The High German Method of Destroying Vermin at Rat-stadt

This pitiless print was prompted by the attack on three French diplomats at Rastatt after peace talks between the French and representatives of the Holy Roman Empire had broken down at the end of April, 1799. The diplomats were caravaning back to Paris in separate coaches. Two of the dipomats, Antoine Bonnier and Claude Roberjot (identified by their names on the boxes behind the carriage in the background), were murdered outright; the other, Jean de Bry (seen on the far right), sustained numerous wounds to his head and body but survived to return to Paris, where he was re-elected as President of the Council of Five Hundred.

The High German Method of Destroying Vermin at Rat-stadt

The High German Method of Destroying Vermin at Rat-stadt [May 22, 1799]
© Trustees of the British Museum

The attack was widely reported in British and international newspapers but details differ from source to source. Here is one account published in London Lloyd Evening Post, May 15 edition.

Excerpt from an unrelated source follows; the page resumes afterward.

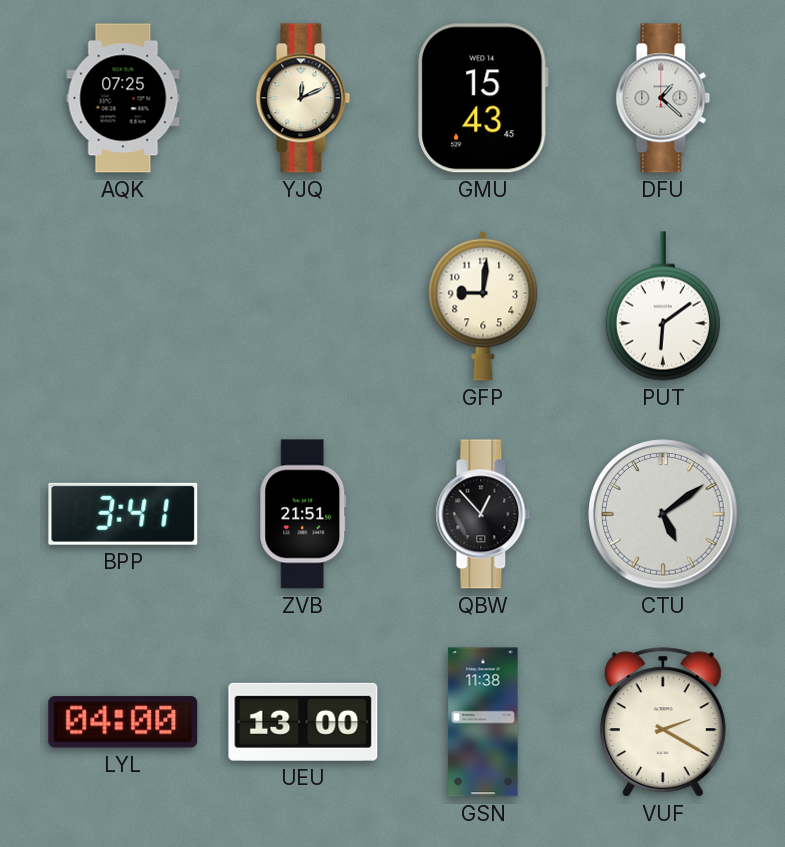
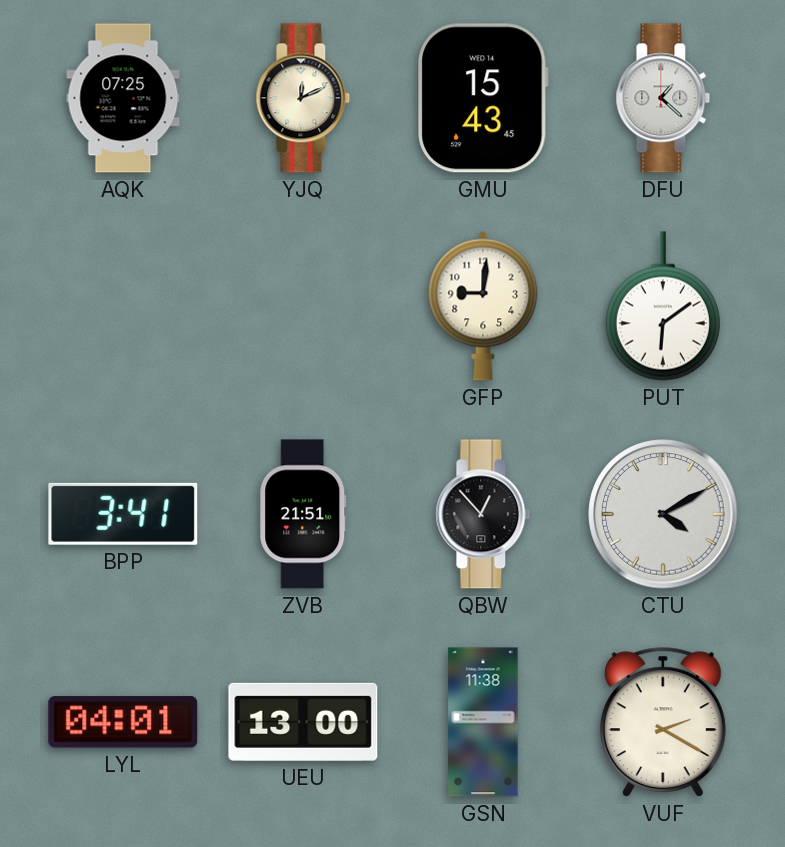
CTU: 5:09 -> 4:10
LYL: 04:00 -> 04:01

No sooner had they set off ln the evening of the 28th, and proceeded to the distance of a short quarter of a league, than some people, having the appearance of hussars, fell in with the carriages. It was dark; the French Ministers were stopped, and their passports demanded of them. Bonnier is said to have refused to give any farther account than answering, that they were the French Ministers who were on their return to France. A violent altercation took place; and the melancholy acts of outrage were committed. Bonnier had his head split, and one hand cut off; Citizen Roberjot shared the same fate—and both were killed on the spot! Jean de Bry received some cuts on the head and breast, but was not killed. . . . The carriages of the Ambassadors were entirely plundered of all they contained, and Bonnier was stripped to his shirt and pantaloons.

Another account from a different source in the same newspaper is less specific but perhaps more frightening indicating that the diplomats were simply "cut to pieces." and adding that Roberjot's wife " saw her husband cut down, weltering in his blood, and, whilst writhing in the last agonies of death, finally killed by repeated blows."

But no account is quite as cruel and bizarre as Gillray's with its two decapitated ministers spouting blood from their necks—the head of one spiked at the end of a hussar's sword and the other (Bonnier) held between the feet of his inverted body.

Just as disconcerting, however, is the attitude expressed in the title with its purposeful misconstruction of the location of the peace talks (Rat-Stadt for Rasstadt) and its suggestion that the hussars were simply disposing of rats i.e. "Vermin."

The print is signed by Gillray as the etcher, not the designer ("Gillray f."). But in this case we are lucky enough to have the amateur sketch, now in the British Museum, that Gillray used for his print.

Amateur Drawing

Amateur Drawing for The High German Method of Destroying Vermin
[May 1799]
© Trustees of the British Museum
Photo by Jim Sherry

Gillray must have been working under a compressed timeline. The news of the attack did not appear in London newspapers until May 15 and Gillray would not have received the request and sketch until some time after that. As we can see, he follows the basic design provided to him just as he usually did in such cases. But, again as usual, he improves upon the sketch—bringing the action closer to the viewer, correcting the drawing of arms and legs, making all the figures fuller and more vivid, and adding background attackers in pursuit of de Bry. In sum, making a horrible image of a horrible event just that much more horrible.